Brano selezionato:
Questo è sinceramente il complimento più grande che io possa ricevere riguardo il mio lavoro. Credo sia una cosa derivata dalla mia mentalità tendenzialmente proiettata verso il futuro. Non aborro il passato, anzi, come mi ha insegnato il mio maestro (che per motivi di sicurezza chiamerò ZRNL): il passato ci insegna quanto si possa crescere in maniera smisurata grazie ai limiti tecnici che ci costringono a studiare nella ricerca stilistica, e di questo faccio tesoro. Tuttavia non posso concepire la mentalità nostalgica che purtroppo continua ad essere un trend duro a morire. Troppi creativi e fruitori tendono a fossilizzarsi su ciò che amano non riuscendo a uscire dalla propria confort zone e accettare la novità nelle loro vite. Non voglio fare lo stesso errore.
Se dovessi pensare a un nome che per te è già ‘adesso’, e che per altri – noi inclusi – potrebbe essere ‘domani’, chi indicheresti? E perché?
Se dovessi pensare ad un artista attuale sinceramente non saprei rispondere. Goichi Suda era anni avanti nel futuro quando ha realizzato Killer 7, Eric Chahi lo stesso per Another World… Probabilmente Lucas Pope è l’unico che mi venga in che si avvicini a una visione più scollegata dal resto, ma nel suo caso è più una questione di indipendenza che di visione del futuro… È chiaro che il suo lavoro abbia forte influenze dal passato, almeno dal punto di vista grafico. Poi c’è l’evergreen Otomo che, secondo me, ha segretamente inventato la macchina del tempo per poi tornare indietro di 200 anni e cominciare a disegnare Akira.

Dati archiviati:
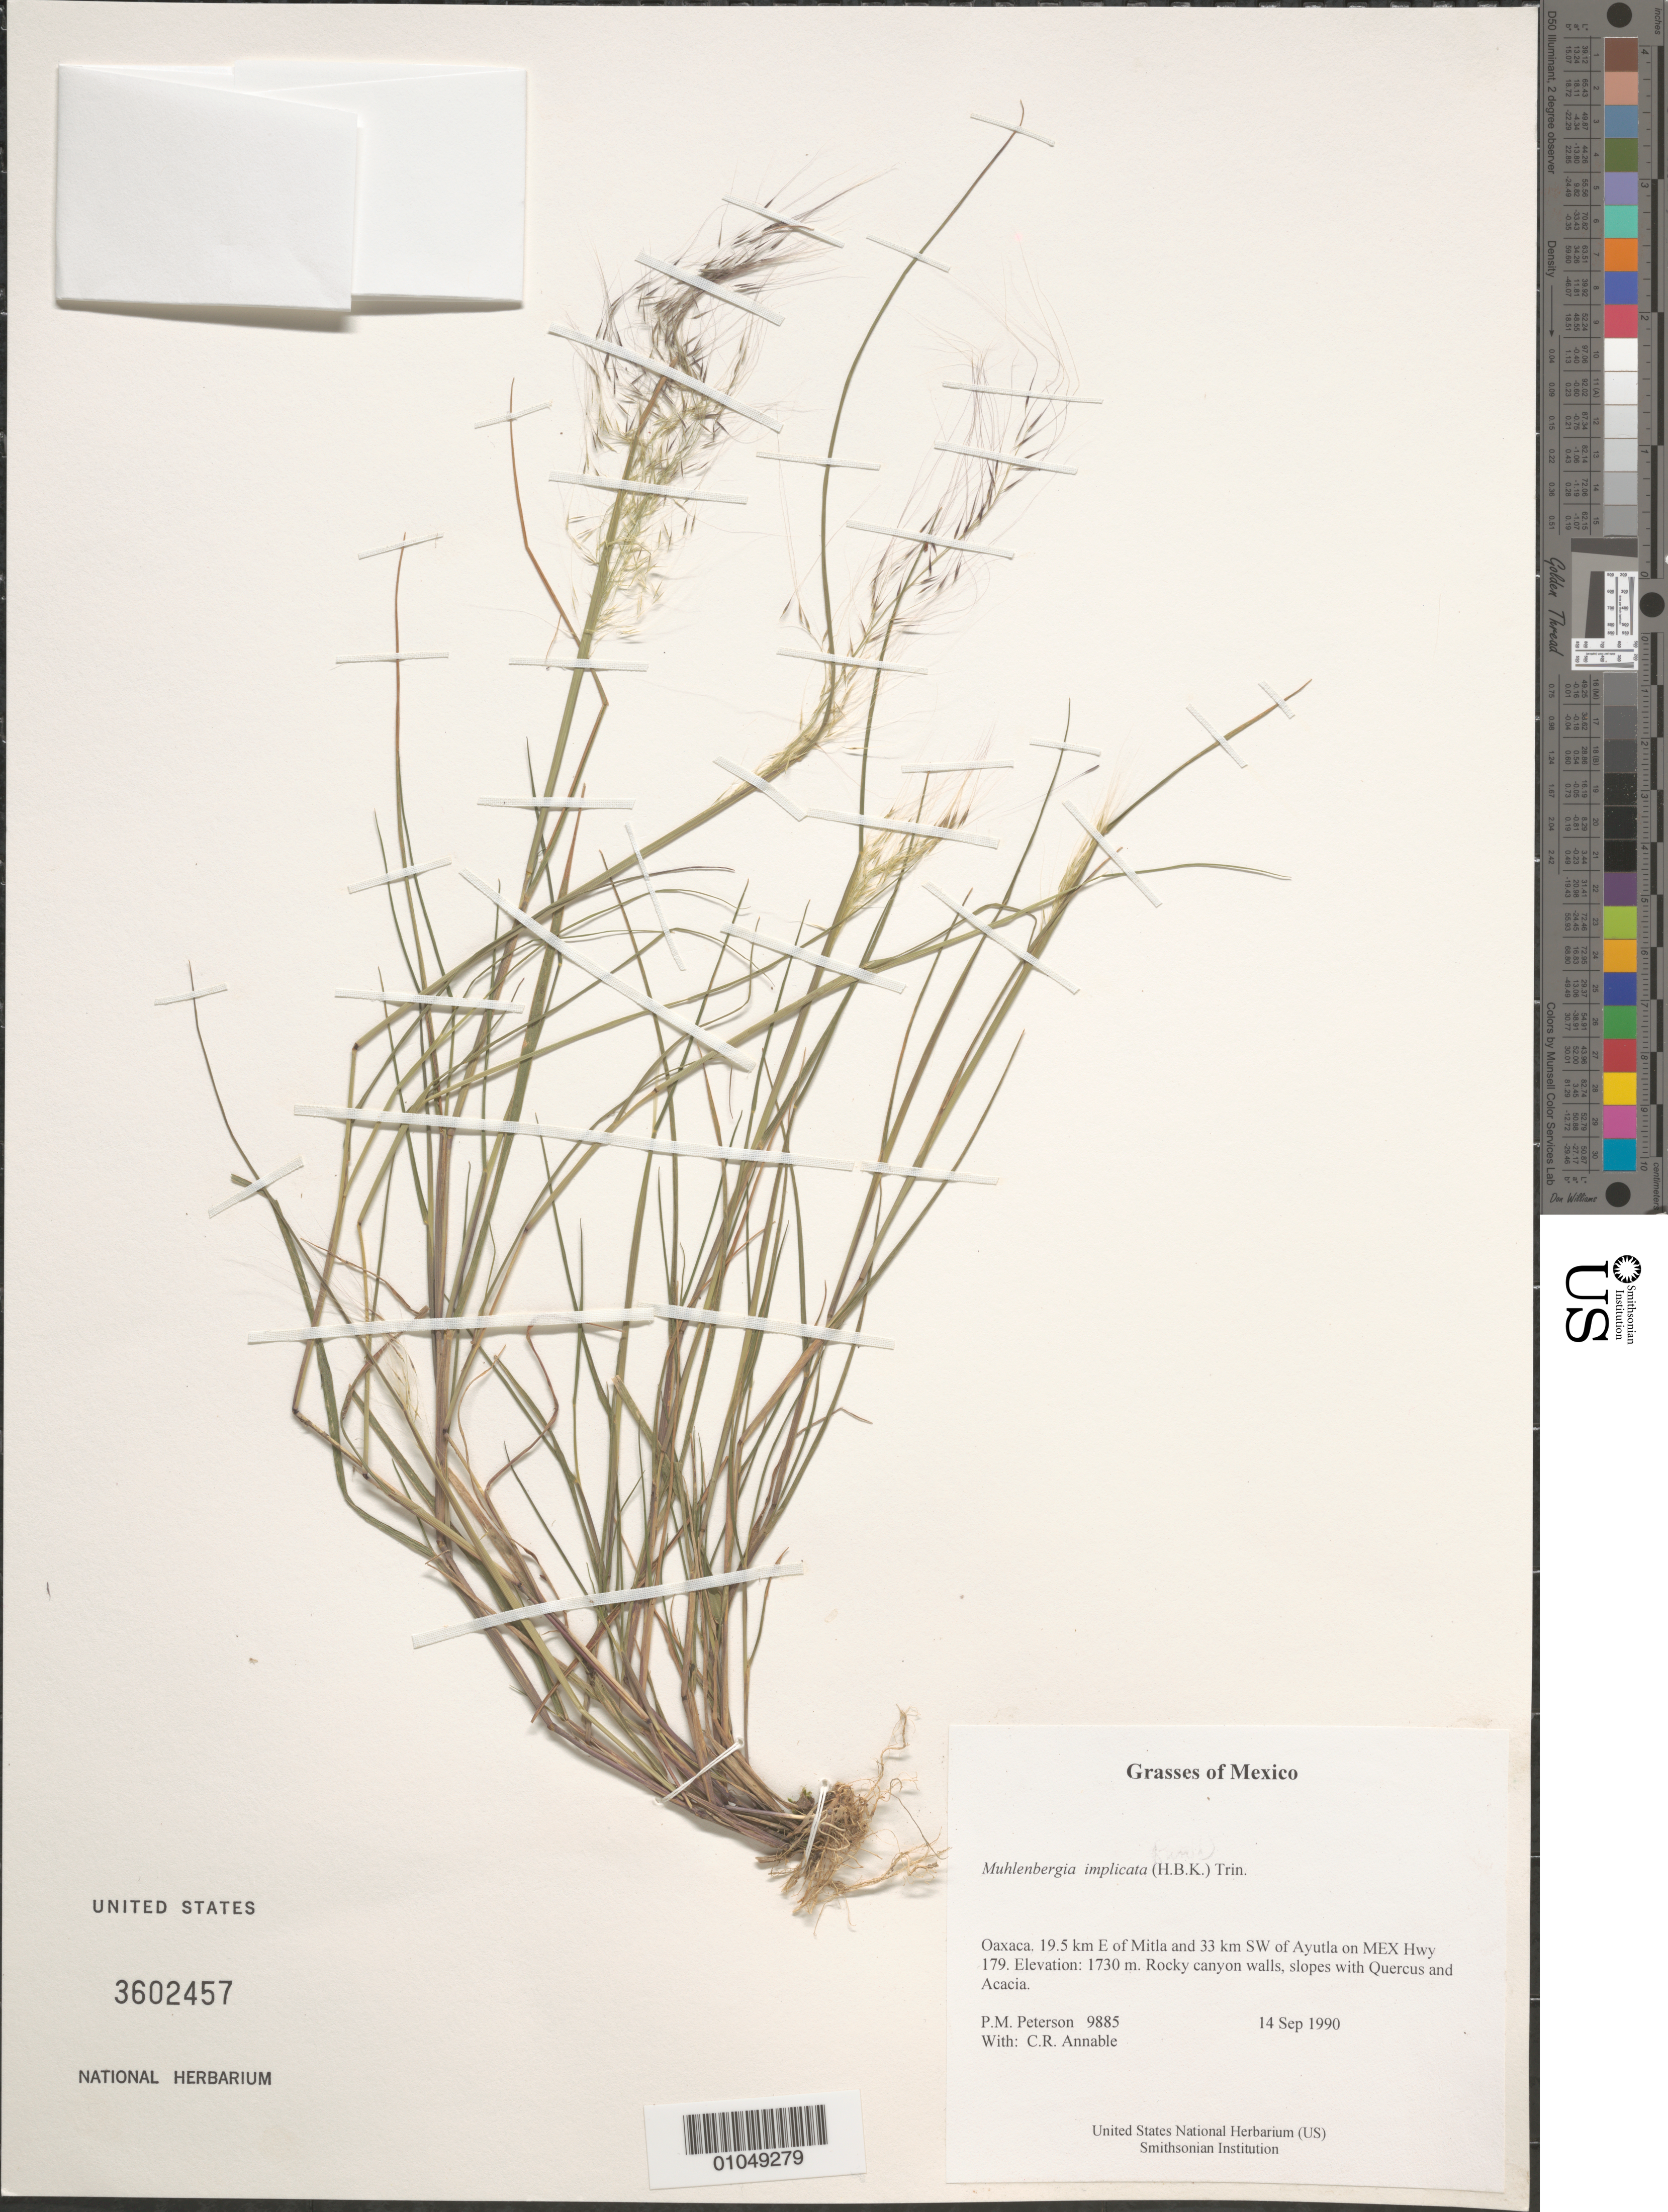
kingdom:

Da produrre: Trascrivi per intero il brano selezionato riportato sopra, senza cambiare nulla.

Risposta all'esercizio:
Questo è sinceramente il complimento più grande che io possa ricevere riguardo il mio lavoro. Credo sia una cosa derivata dalla mia mentalità tendenzialmente proiettata verso il futuro. Non aborro il passato, anzi, come mi ha insegnato il mio maestro (che per motivi di sicurezza chiamerò ZRNL): il passato ci insegna quanto si possa crescere in maniera smisurata grazie ai limiti tecnici che ci costringono a studiare nella ricerca stilistica, e di questo faccio tesoro. Tuttavia non posso concepire la mentalità nostalgica che purtroppo continua ad essere un trend duro a morire. Troppi creativi e fruitori tendono a fossilizzarsi su ciò che amano non riuscendo a uscire dalla propria confort zone e accettare la novità nelle loro vite. Non voglio fare lo stesso errore.
Se dovessi pensare a un nome che per te è già ‘adesso’, e che per altri – noi inclusi – potrebbe essere ‘domani’, chi indicheresti? E perché?
Se dovessi pensare ad un artista attuale sinceramente non saprei rispondere. Goichi Suda era anni avanti nel futuro quando ha realizzato Killer 7, Eric Chahi lo stesso per Another World… Probabilmente Lucas Pope è l’unico che mi venga in che si avvicini a una visione più scollegata dal resto, ma nel suo caso è più una questione di indipendenza che di visione del futuro… È chiaro che il suo lavoro abbia forte influenze dal passato, almeno dal punto di vista grafico. Poi c’è l’evergreen Otomo che, secondo me, ha segretamente inventato la macchina del tempo per poi tornare indietro di 200 anni e cominciare a disegnare Akira.